MTH 325: Discrete Structures for Computer Science 2
Guided Practice 13: Hamilton Paths
In the last lesson, we learned about Euler paths, which are paths in a graph that traverse all the edges of a graph exactly once. We can ask a similar question about whether there is a path in a graph that visits each vertex exactly once. That kind of path is called a Hamilton path. This lesson focuses on developing some rules for knowing whether Hamilton paths exist in a graph. This turns out to be a much harder problem than finding Euler paths! So we will be working toward 2-3 theoretical results that give some conditions under which Hamilton paths exist.
Please note that only some of this content is discussed in your text.
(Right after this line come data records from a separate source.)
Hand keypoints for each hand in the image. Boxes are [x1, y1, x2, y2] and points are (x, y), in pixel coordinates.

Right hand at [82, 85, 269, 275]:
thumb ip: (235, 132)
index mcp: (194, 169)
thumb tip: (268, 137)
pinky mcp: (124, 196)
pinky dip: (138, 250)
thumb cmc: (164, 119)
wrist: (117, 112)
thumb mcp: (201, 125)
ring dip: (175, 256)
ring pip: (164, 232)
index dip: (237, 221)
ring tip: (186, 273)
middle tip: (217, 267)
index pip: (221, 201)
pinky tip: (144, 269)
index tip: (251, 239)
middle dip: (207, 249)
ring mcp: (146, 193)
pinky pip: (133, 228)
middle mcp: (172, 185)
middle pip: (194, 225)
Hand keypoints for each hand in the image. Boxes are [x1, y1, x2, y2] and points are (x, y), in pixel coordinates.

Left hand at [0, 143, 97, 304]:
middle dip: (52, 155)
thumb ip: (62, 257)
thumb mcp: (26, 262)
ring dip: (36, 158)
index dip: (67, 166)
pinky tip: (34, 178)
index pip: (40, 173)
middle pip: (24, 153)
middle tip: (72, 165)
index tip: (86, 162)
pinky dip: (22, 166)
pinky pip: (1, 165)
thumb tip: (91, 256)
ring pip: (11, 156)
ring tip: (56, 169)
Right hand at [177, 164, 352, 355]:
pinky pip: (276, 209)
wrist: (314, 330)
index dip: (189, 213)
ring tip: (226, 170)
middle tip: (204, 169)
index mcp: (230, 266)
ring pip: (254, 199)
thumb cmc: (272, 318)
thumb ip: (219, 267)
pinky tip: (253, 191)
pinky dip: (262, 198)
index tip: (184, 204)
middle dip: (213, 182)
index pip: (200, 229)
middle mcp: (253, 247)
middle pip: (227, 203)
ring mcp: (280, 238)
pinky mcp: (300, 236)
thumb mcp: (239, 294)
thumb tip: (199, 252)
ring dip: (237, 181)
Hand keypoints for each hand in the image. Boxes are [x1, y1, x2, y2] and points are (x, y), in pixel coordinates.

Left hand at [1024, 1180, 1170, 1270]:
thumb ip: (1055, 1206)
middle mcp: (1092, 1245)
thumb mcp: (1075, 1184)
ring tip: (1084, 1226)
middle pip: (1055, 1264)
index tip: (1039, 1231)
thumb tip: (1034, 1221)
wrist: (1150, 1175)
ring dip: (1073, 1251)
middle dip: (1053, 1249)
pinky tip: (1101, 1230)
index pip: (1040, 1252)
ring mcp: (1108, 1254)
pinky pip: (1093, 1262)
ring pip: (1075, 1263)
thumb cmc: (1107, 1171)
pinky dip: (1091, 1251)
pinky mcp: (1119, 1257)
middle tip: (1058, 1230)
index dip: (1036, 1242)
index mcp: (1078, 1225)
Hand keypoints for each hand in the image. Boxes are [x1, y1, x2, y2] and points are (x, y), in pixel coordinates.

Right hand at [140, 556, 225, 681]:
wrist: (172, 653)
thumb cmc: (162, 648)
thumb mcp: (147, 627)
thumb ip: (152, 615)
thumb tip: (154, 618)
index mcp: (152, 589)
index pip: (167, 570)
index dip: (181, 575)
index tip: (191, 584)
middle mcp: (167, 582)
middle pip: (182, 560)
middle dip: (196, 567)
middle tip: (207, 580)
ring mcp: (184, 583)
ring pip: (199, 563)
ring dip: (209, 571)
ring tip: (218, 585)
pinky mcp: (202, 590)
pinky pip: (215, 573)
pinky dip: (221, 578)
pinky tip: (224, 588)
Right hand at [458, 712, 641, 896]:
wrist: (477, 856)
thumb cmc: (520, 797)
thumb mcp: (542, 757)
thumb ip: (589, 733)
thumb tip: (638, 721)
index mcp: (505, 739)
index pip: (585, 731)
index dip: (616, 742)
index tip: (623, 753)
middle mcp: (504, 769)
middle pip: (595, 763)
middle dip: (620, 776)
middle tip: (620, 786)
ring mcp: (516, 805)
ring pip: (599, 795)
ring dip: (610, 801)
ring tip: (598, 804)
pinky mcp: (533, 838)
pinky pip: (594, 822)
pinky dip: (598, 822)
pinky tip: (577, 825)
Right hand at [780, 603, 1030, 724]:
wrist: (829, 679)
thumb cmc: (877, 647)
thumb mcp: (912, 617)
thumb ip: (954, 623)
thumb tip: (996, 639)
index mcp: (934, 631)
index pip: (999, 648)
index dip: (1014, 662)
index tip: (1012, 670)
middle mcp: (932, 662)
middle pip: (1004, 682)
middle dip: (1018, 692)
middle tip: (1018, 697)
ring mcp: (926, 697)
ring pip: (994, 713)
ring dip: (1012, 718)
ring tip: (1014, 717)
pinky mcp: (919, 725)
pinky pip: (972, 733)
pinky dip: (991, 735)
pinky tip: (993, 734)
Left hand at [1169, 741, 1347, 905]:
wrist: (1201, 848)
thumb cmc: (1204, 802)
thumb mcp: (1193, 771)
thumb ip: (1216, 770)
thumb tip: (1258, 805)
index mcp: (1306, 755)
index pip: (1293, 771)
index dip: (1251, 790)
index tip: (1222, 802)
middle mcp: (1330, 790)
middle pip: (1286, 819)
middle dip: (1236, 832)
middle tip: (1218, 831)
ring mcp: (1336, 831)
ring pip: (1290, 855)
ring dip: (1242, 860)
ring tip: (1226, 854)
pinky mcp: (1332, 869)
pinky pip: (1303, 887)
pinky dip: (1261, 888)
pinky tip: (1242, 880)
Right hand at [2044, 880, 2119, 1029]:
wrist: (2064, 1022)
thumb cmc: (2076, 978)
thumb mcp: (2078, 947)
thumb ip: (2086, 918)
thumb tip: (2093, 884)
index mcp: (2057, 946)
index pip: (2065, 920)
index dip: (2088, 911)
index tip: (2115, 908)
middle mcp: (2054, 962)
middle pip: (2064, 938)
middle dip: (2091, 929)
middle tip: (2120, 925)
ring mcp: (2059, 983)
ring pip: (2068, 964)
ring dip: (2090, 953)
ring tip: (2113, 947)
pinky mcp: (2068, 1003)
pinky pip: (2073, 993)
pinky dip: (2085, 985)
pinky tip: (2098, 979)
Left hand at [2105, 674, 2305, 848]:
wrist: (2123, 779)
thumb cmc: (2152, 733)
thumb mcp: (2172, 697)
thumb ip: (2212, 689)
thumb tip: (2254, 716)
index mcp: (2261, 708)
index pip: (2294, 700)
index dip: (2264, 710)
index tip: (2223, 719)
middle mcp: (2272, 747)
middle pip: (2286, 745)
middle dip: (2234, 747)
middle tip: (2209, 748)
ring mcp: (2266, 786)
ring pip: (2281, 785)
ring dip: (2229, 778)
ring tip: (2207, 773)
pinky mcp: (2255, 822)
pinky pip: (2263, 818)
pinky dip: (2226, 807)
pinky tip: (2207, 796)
The rest we will develop on our own.
BASIC objectives: These are the things you should be able to do, not necessarily perfectly but with some fluency, before you come to class.
- State the definition of an Hamilton path or circuit, and determine whether a given path or circuit meets the definition.
- Find a Hamilton path or circuit in a graph if one exists, and state it as a sequence of edges.
ADVANCED objectives: These are the things that we will work on during and after class.
- State and/or prove theoretical results on the existence of Hamilton paths.
- Apply the concept of Euler paths and circuits to practical problems about paths and networks.
Resources for learning
Reading: Read the very short sub-section in 4.4 about Hamilton paths.
Video: From Sarada Herke's YouTube channel:
- Hamilton graphs and problem set (8:28) The three problems at the end are ones we will examine in class.
All the exercises for this Guided Practice are found on the Google Form located at: https://goo.gl/9P2dX7
Submission and grading
Please submit the Google Form linked above no later than 11:59pm EDT on the date it is due. Please see the calendar for that date.
You will receive a Pass grade on the assignment if the form is submitted on time, each exercise has an answer, and each answer represents a good-faith effort to give a correct response. Blank exercises or responses that do not show effort (such as "I don't know" or "I couldn't figure this out") will result in a No Pass grade.